Venezuela's democratic political and social leadership needs to reflect on its strategies to confront authoritarianism, as well as its weaknesses and strengths, which will allow it to take on future challenges with a higher level of effectiveness. Provea is promoting this conversation within civil society. Recently, in the report “Florecer en el abismo: Response of Venezuelan human rights organizations and activists to the erosion of democratic institutions,” I discussed the following eight lessons learned.
First, one does not react to a narrative that has totalizing pretensions; one should confront it with an alternative narrative. Reacting to the terms, codes, and language of authoritarians reinforces the sentiments to which they appeal in their different audiences.
Second, work that is articulated and networked is very important. In order to stay in power, authoritarianism needs the maximum and permanent division of its opponents. In places where collaborative platforms and networks are weak or in the process of forming, a deliberate effort must be made to invigorate them. Reacting collectively will always be more effective than reacting individually.
Third, human rights principles are a compass for addressing conflicts. In polarized contexts, reflection and positioning on successive events must be done from human rights principles.
Fourth, democracy must be permanently defended.
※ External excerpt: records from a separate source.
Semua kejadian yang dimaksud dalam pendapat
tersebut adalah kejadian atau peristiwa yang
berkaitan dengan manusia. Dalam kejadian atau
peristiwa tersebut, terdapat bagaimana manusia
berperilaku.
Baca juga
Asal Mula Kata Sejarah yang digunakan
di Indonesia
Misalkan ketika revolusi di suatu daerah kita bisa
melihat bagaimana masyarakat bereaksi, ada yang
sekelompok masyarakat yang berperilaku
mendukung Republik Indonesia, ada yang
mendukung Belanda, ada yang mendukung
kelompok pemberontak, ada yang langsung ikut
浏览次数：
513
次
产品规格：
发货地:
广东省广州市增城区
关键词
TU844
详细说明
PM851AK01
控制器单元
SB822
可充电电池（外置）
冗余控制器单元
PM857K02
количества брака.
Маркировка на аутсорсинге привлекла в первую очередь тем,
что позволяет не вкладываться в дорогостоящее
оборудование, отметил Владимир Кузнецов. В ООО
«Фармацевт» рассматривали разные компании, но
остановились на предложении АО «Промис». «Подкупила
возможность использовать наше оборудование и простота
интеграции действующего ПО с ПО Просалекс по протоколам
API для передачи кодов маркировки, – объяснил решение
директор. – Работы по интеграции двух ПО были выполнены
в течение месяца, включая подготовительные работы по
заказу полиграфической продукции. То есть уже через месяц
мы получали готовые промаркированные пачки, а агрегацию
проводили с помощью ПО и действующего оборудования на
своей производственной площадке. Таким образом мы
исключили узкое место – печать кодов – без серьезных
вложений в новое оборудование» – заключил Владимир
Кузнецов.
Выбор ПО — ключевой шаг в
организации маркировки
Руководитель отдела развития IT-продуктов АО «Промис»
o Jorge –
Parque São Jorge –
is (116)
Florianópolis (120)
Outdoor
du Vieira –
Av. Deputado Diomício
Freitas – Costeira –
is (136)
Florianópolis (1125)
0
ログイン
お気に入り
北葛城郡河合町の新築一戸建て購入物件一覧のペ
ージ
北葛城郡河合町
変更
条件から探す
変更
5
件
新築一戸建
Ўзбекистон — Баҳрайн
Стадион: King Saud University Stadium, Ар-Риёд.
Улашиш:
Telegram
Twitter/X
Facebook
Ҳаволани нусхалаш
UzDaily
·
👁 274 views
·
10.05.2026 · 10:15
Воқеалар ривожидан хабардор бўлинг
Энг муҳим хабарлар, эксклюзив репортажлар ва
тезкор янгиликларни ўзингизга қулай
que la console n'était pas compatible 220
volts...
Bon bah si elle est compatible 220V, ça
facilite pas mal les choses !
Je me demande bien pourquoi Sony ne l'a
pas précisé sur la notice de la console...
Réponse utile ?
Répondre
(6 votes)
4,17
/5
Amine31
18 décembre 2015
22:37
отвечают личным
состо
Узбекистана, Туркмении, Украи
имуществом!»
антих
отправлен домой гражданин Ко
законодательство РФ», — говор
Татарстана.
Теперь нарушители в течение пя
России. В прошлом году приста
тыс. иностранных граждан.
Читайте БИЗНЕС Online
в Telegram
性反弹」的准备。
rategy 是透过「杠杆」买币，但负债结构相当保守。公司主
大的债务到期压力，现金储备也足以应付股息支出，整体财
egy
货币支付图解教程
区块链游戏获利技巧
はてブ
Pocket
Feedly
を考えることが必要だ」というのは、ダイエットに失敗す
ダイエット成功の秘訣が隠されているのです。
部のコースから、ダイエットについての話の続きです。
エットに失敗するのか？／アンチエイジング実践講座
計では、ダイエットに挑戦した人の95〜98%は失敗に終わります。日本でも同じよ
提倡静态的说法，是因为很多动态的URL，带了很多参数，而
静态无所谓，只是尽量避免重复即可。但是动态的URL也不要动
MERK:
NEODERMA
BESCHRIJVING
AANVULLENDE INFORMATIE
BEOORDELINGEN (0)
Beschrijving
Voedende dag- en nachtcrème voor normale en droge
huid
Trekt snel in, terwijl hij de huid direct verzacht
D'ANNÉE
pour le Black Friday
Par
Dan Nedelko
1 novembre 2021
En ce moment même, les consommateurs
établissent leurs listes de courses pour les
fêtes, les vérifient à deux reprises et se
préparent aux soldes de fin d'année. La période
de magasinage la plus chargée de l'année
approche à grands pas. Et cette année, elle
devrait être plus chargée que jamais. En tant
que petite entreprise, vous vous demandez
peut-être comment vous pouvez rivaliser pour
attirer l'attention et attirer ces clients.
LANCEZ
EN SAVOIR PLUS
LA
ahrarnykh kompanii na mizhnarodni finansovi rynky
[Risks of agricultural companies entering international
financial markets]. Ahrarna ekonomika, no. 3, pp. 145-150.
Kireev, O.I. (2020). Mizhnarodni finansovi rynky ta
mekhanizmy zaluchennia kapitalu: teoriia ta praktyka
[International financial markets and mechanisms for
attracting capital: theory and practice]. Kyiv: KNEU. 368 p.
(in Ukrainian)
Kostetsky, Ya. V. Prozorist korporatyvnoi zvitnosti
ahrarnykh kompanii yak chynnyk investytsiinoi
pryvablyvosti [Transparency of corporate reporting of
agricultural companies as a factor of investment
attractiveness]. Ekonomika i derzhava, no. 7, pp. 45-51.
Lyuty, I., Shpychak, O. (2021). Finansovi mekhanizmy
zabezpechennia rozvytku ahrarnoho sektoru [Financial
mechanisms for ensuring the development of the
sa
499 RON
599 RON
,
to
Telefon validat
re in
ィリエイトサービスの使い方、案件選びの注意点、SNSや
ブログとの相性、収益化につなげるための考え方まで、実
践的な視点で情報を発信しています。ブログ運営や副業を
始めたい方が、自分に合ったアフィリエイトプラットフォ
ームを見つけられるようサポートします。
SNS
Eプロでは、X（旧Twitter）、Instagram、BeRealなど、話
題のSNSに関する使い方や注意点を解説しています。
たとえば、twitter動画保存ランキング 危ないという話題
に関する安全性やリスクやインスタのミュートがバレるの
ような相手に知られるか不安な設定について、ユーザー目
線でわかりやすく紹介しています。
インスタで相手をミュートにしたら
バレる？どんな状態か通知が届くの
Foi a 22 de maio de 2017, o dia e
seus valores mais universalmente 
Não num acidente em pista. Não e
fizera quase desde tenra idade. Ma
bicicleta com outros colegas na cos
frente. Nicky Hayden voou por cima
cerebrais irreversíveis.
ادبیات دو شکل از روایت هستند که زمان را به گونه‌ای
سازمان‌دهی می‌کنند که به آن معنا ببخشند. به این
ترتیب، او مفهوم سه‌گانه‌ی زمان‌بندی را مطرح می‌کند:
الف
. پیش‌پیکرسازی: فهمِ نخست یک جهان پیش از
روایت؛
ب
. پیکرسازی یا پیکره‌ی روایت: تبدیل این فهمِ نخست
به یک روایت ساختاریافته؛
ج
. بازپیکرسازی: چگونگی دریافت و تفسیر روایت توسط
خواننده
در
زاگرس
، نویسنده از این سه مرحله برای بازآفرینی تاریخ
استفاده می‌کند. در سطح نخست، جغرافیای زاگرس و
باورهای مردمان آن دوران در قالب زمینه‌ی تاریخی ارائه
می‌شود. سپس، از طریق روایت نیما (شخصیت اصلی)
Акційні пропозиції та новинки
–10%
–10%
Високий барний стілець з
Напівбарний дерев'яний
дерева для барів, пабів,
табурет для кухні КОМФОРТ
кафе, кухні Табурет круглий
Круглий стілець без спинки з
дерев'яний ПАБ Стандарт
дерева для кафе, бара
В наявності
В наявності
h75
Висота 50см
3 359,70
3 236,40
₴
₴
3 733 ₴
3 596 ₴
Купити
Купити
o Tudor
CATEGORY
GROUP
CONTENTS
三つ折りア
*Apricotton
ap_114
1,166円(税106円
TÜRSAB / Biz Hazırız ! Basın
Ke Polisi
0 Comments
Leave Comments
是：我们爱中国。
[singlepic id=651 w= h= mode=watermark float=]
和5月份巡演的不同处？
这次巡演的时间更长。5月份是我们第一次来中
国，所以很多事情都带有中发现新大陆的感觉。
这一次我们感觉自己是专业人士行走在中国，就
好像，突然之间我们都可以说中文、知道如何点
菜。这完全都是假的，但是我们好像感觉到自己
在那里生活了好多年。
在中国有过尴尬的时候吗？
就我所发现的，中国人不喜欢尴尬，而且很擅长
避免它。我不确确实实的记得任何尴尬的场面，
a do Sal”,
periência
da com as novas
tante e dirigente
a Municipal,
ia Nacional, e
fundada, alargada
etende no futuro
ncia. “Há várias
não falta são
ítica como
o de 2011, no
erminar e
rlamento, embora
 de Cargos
There is a tendency to believe that, since it has been the system of government under which some of us grew up, democracy will always “be there.” Populists of different stripes weaken democratic freedoms in various parts of the world. From the outset, the defense and deepening of democracy must be explicitly incorporated into the demands that look for it. The challenge is how to transform democracy into a living and influential concept in people’s daily lives.
Fifth, we must promote strategic thinking for decision-making. Anticipate scenarios according to the best available information, assign them probability of occurrence, and make decisions to favor those that are in our interest and undermine those that are more detrimental to democracy and human rights.
Sixth, our messages must be transformed. The discourse of human rights activists and defenders makes two mistakes. The first is to use technical and specialized language that only insiders understand. The second is to direct their communication efforts to those who are already convinced, not to people who have little or no sensitivity to the situation.
Seventh, catastrophism ends up blocking people. Using only an apocalyptic discourse, with the aim of generating alarm, does not always stimulate people to take action; on many occasions it ends up blocking them. We must balance fatalistic narratives with others that convey positive stories.
Eighth, international advocacy and denunciation must take place at different levels, not only in international protection organizations but also among journalists, academics, and social leaders in other countries.
“It is absurd to turn your eyes back to your days,” says Venezuelan writer Rafael Cadenas in the poem from which the title of this report is taken. However, Venezuelan society must look back in order to be able to project itself forward and not falter in its efforts to return to a democratic model of coexistence.